Accessibility in books, websites, libraries and your mind.
I have been reading a lot of books about accessible design lately. This started around the time that I got sent this story about the National Library for the Blind in Norway and some of the design flaws that make it very hard for the visually disabled to get into, much less use. The Vermont Technical College has a lot of these books on access. Sadly, I am one of the only people to have checked them out in the last decade. As an aside, I think at this point I would have a very hard time going back to a library where they didn’t have datestamps in the back of the book. I think libraries keeping circulation info “secret” — not on purpose, but by ILS system design — is a decline in information-sharing with patrons, and a shame. Here are the books I have read, with links to my reviews.
Beautiful Barrier Free
Access by Design
Design for Dignity: Studies in Accessibility
And, of course, let’s remember how to make our web sites accessible. Jacob Nielsen has come out with lists of top ten web design mistakes as well as top ten weblog design mistakes. Check to see if you make any of these mistakes. I recently wrote a note to ALA’s webmaster commenting on the lack of ALT or title tags on the ALA Midwinter Meeting page. It’s a nice looking page, but information is imparted through lots of graphics, with no alternate navigation. Usually there is a set of text links at the bottom of the page if they use images for navigation. This is what someone viewing the page with a text-only browser would see. I cannot stress enough: this is the conference information page for the largest library association in the world. If we can’t follow our own rules about accessibility, how can we expect others to?
on findability, folksonomy, authority, and you, the librarian
I bet you will like findability guru Peter Morville’s article on Authority [in the librarian sense] even more than you might otherwise because of its beautiful design and high readability.
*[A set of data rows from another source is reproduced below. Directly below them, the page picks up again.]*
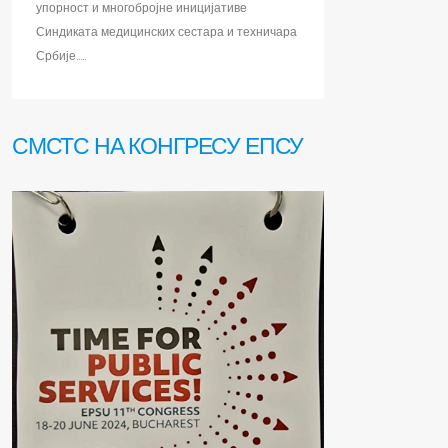
упорност и многобројне иницијативе
Синдиката медицинских сестара и техничара
Србије.....
СМСТС НА КОНГРЕСУ ЕПСУ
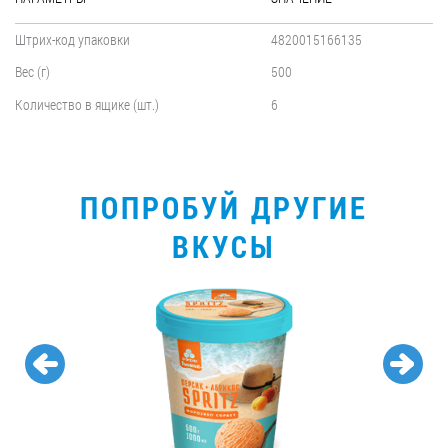
Штрих-код упаковки
4820015166135
Вес (г)
500
Количество в ящике (шт.)
6
ПОПРОБУЙ ДРУГИЕ
ВКУСЫ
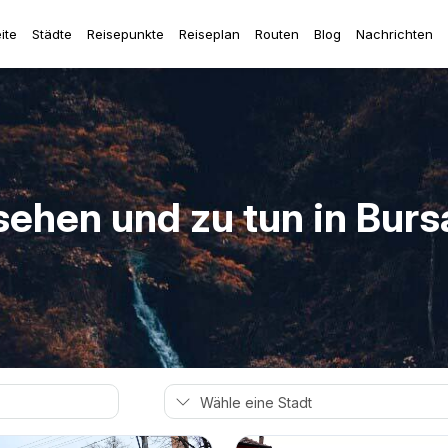
ite
Städte
Reisepunkte
Reiseplan
Routen
Blog
Nachrichten
sehen und zu tun in Bursa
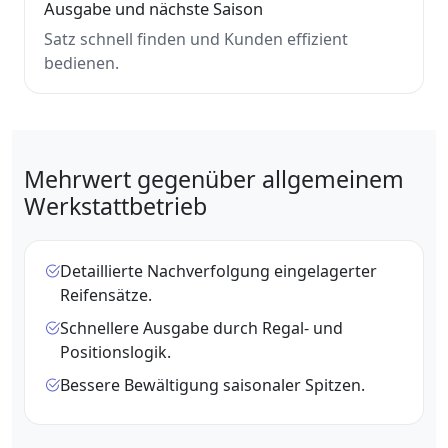
Ausgabe und nächste Saison
Satz schnell finden und Kunden effizient
bedienen.
Mehrwert gegenüber allgemeinem
Werkstattbetrieb
Detaillierte Nachverfolgung eingelagerter
Reifensätze.
Schnellere Ausgabe durch Regal- und
Positionslogik.
Bessere Bewältigung saisonaler Spitzen.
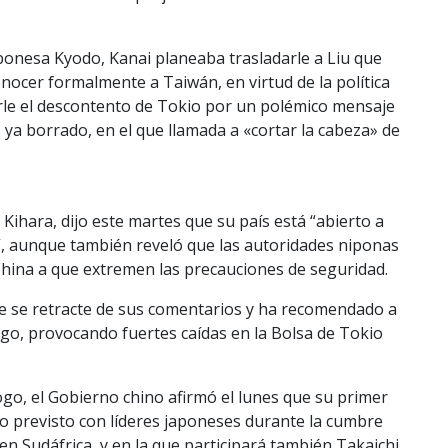
japonesa Kyodo, Kanai planeaba trasladarle a Liu que
nocer formalmente a Taiwán, en virtud de la política
rle el descontento de Tokio por un polémico mensaje
 ya borrado, en el que llamada a «cortar la cabeza» de
ihara, dijo este martes que su país está “abierto a
a”, aunque también reveló que las autoridades niponas
hina a que extremen las precauciones de seguridad.
que se retracte de sus comentarios y ha recomendado a
lago, provocando fuertes caídas en la Bolsa de Tokio
ogo, el Gobierno chino afirmó el lunes que su primer
ro previsto con líderes japoneses durante la cumbre
en Sudáfrica, y en la que participará también Takaichi.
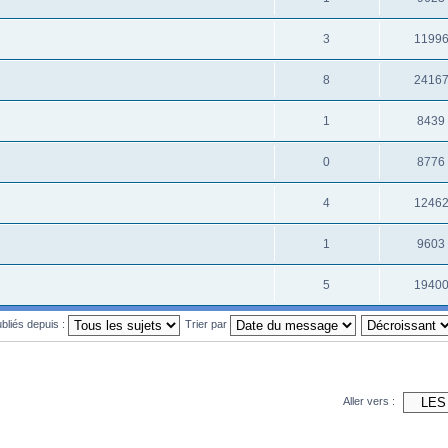
3
1199
8
2416
1
8439
0
8776
4
1246
1
9603
5
1940
ubliés depuis :
Trier par
Aller vers :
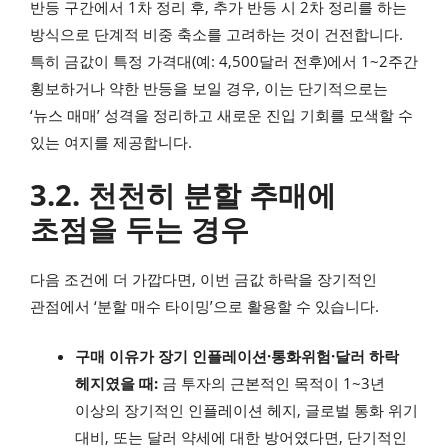
반등 구간에서 1차 정리 후, 추가 반등 시 2차 정리를 하는
방식으로 단계적 비중 축소를 고려하는 것이 건전합니다.
특히 금값이 특정 가격대(예: 4,500달러 전후)에서 1~2주간
횡보하거나 약한 반등을 보일 경우, 이는 단기적으로는
‘뉴스 매매’ 성격을 정리하고 새로운 진입 기회를 모색할 수
있는 여지를 제공합니다.
3.2. 천천히 분할 추매에
초점을 두는 경우
다음 조건에 더 가깝다면, 이번 금값 하락을 장기적인
관점에서 ‘분할 매수 타이밍’으로 활용할 수 있습니다.
구매 이유가 장기 인플레이션·통화위험·달러 하락
헤지였을 때:
금 투자의 근본적인 목적이 1~3년
이상의 장기적인 인플레이션 헤지, 글로벌 통화 위기
대비, 또는 달러 약세에 대한 방어였다면, 단기적인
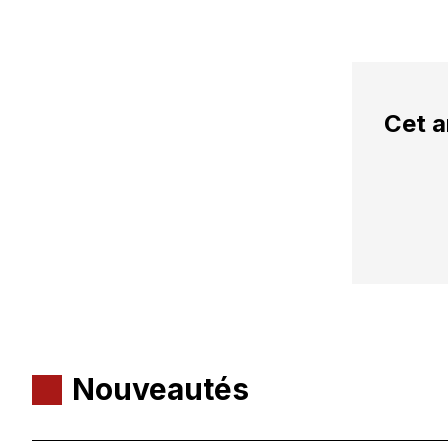
Cet a
Nouveautés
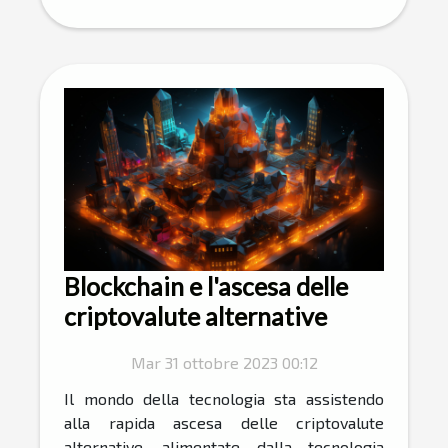
Blockchain e l'ascesa delle
criptovalute alternative
Mar 31 ottobre 2023 00:12
Il mondo della tecnologia sta assistendo
alla rapida ascesa delle criptovalute
alternative, alimentate dalla tecnologia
You see, tags are only the visible, superficial symbols of a much deeper, more interesting revolution in findability and authority. Wikipedia doesn’t beat Britannica because it has better folksonomies. It wins because it’s more findable. And its success didn’t come without structure. In fact, the Wikipedia has a traditional information architecture (with strong design conventions and a fixed left-hand navigation bar) and a traditional governance model (with Jimbo Wales and his Board of Trustees as the ultimate corporate authority).